--- START ---

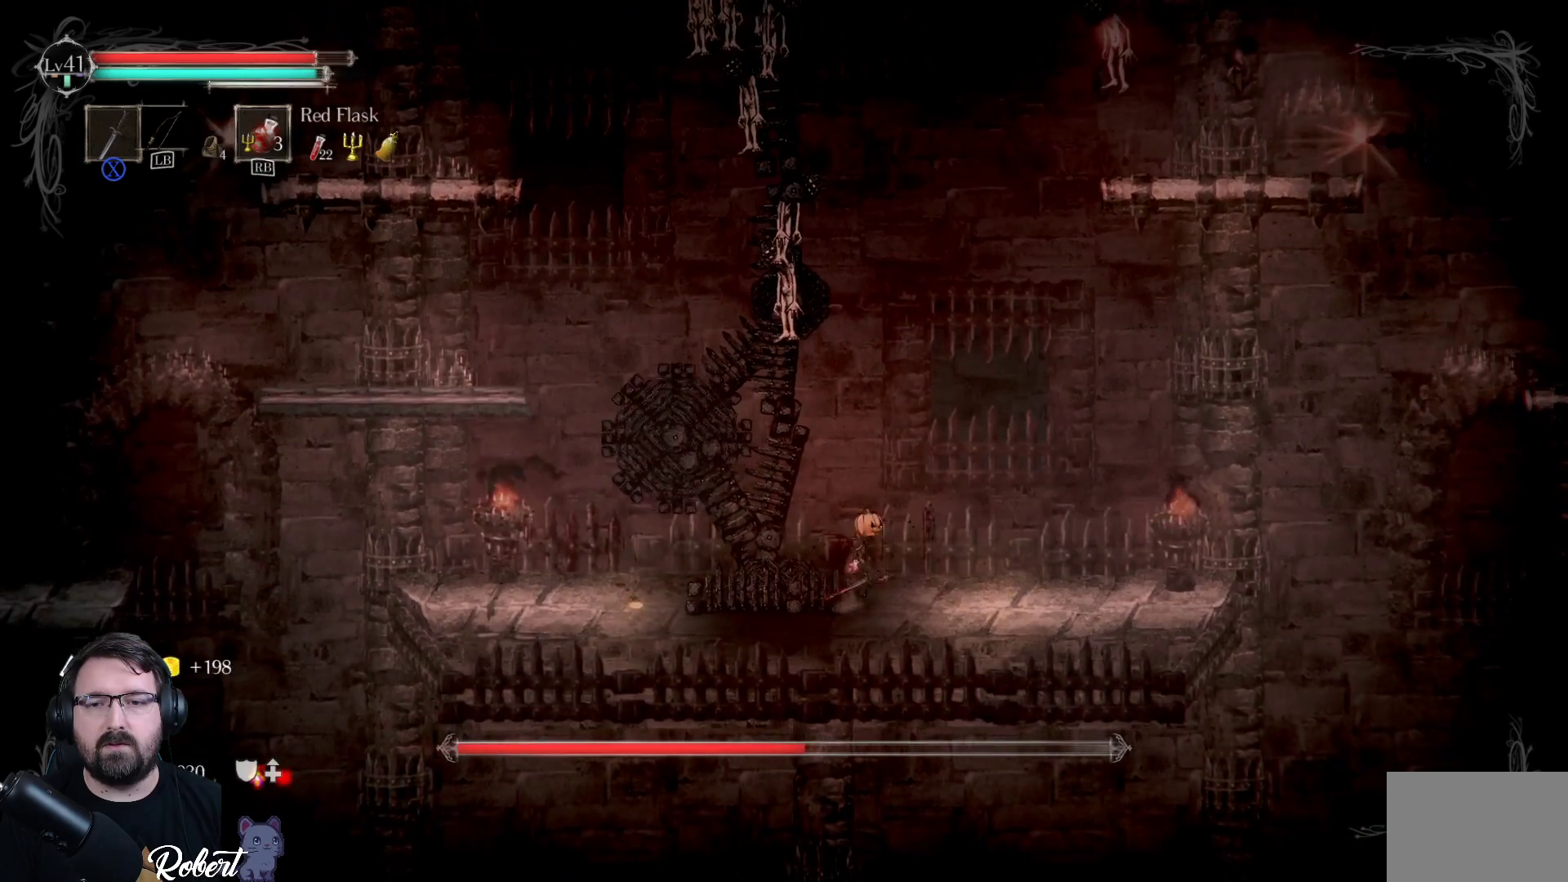
{"buttons": [], "left_stick": "up-right", "right_stick": "center", "events": []}
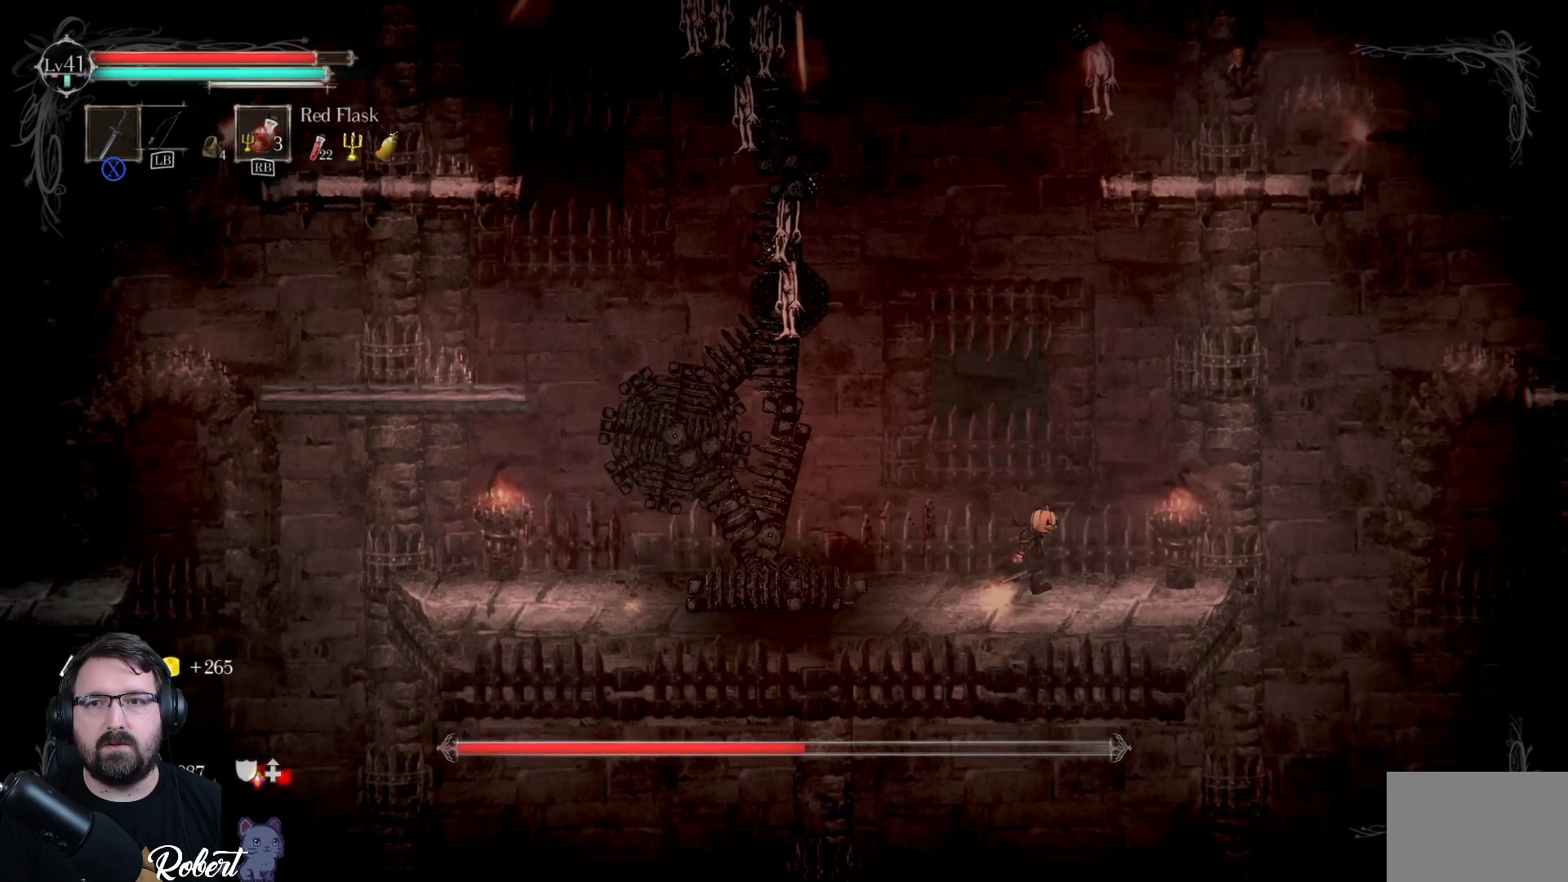
{"buttons": [], "left_stick": "left", "right_stick": "center", "events": [[267, "left_stick", "center"], [400, "left_stick", "left"]]}
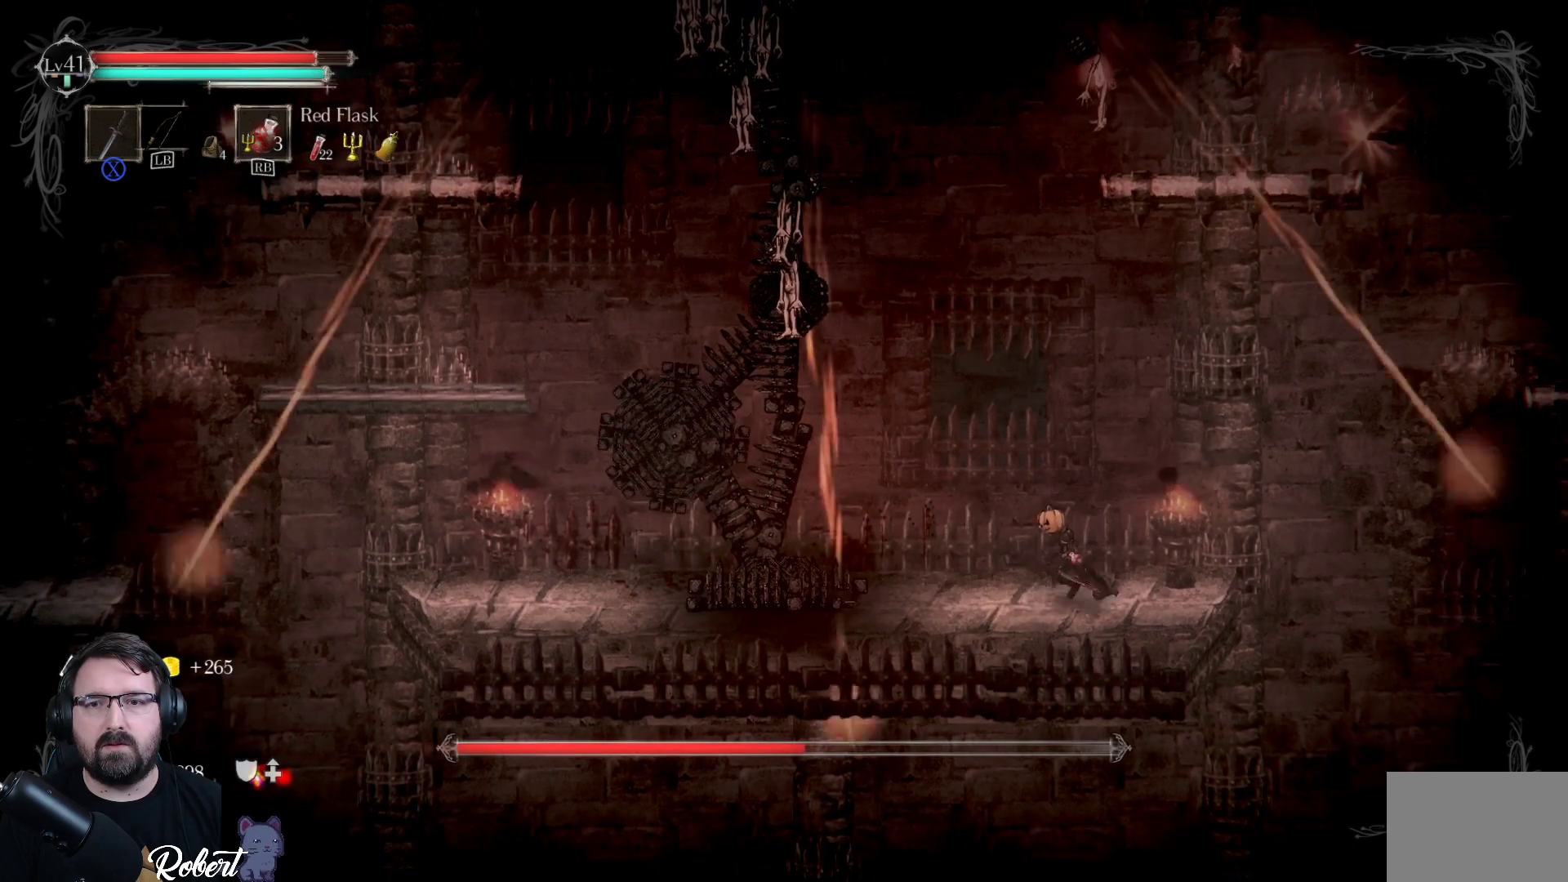
{"buttons": [], "left_stick": "center", "right_stick": "center", "events": [[267, "left_stick", "center"]]}
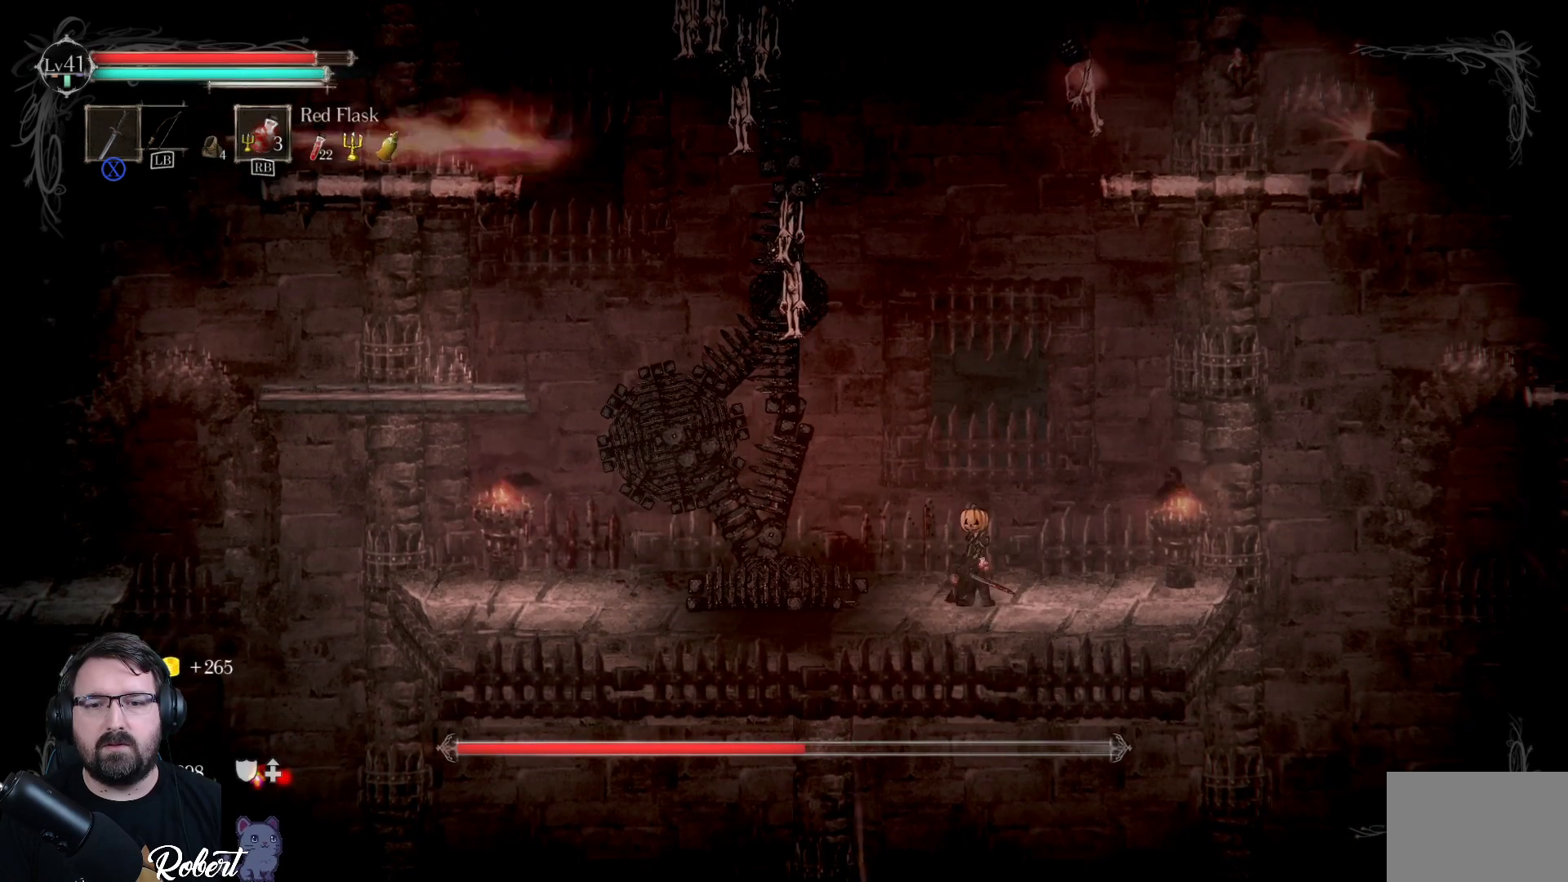
{"buttons": [], "left_stick": "center", "right_stick": "center", "events": [[67, "left_stick", "left"], [500, "left_stick", "center"]]}
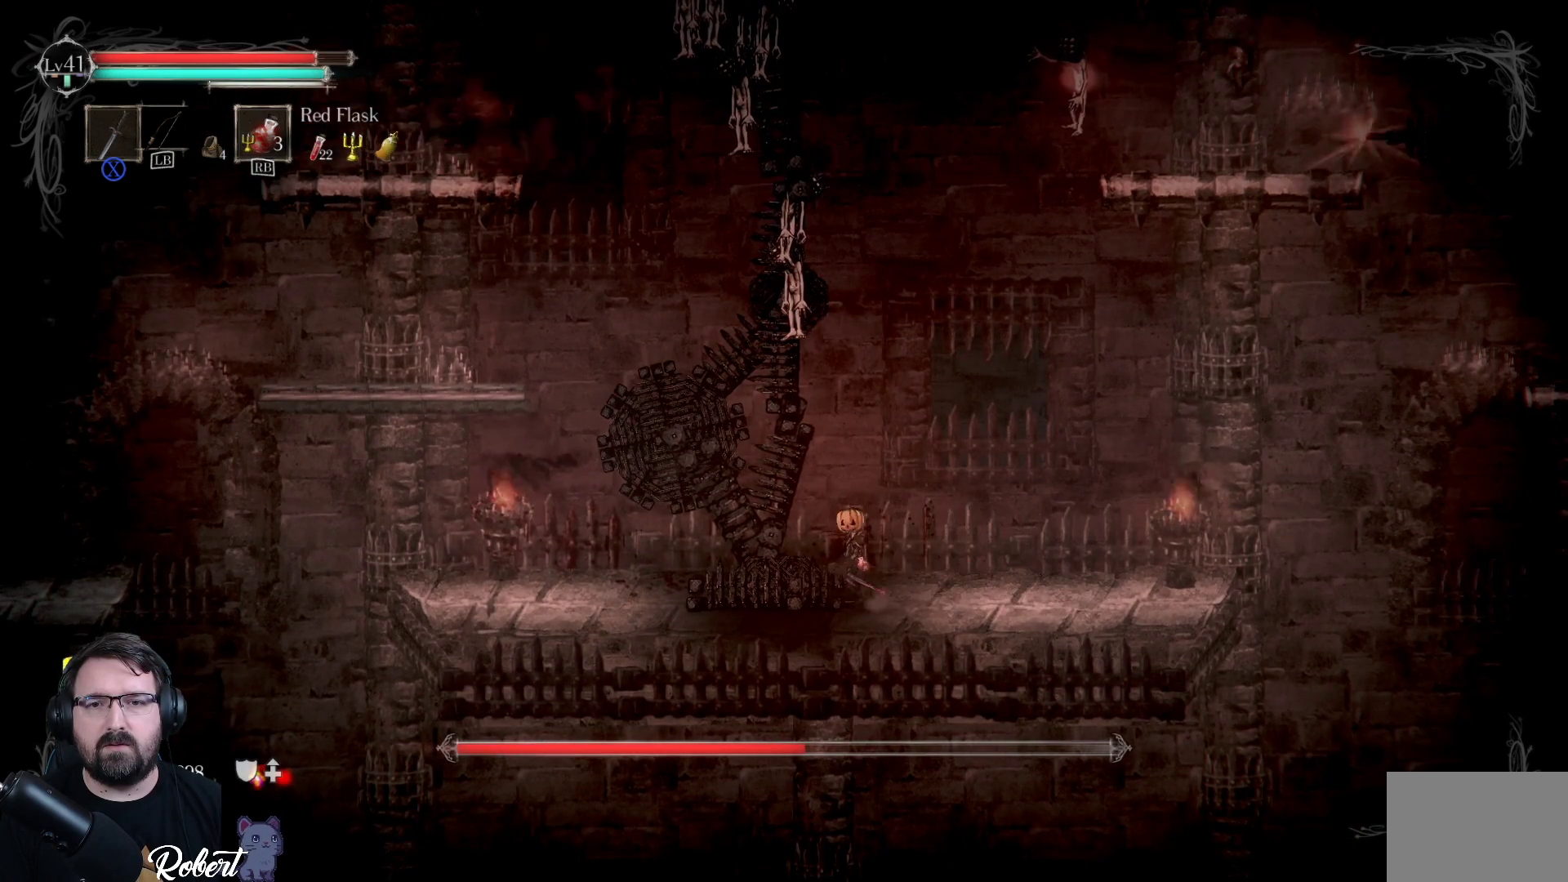
{"buttons": [], "left_stick": "up-right", "right_stick": "center", "events": [[167, "A", "down"], [167, "left_stick", "up-left"], [300, "left_stick", "up"], [433, "A", "up"], [467, "left_stick", "up-right"]]}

--- END ---

#### PROBLEM DETAILS:
Starting with the first entry and ending with the last, reproduce the listing exactly, without its pictures.

#### RESULT BELOW:
{"buttons": [], "left_stick": "up-right", "right_stick": "center", "events": []}
{"buttons": [], "left_stick": "left", "right_stick": "center", "events": [[267, "left_stick", "center"], [400, "left_stick", "left"]]}
{"buttons": [], "left_stick": "center", "right_stick": "center", "events": [[267, "left_stick", "center"]]}
{"buttons": [], "left_stick": "center", "right_stick": "center", "events": [[67, "left_stick", "left"], [500, "left_stick", "center"]]}
{"buttons": [], "left_stick": "up-right", "right_stick": "center", "events": [[167, "A", "down"], [167, "left_stick", "up-left"], [300, "left_stick", "up"], [433, "A", "up"], [467, "left_stick", "up-right"]]}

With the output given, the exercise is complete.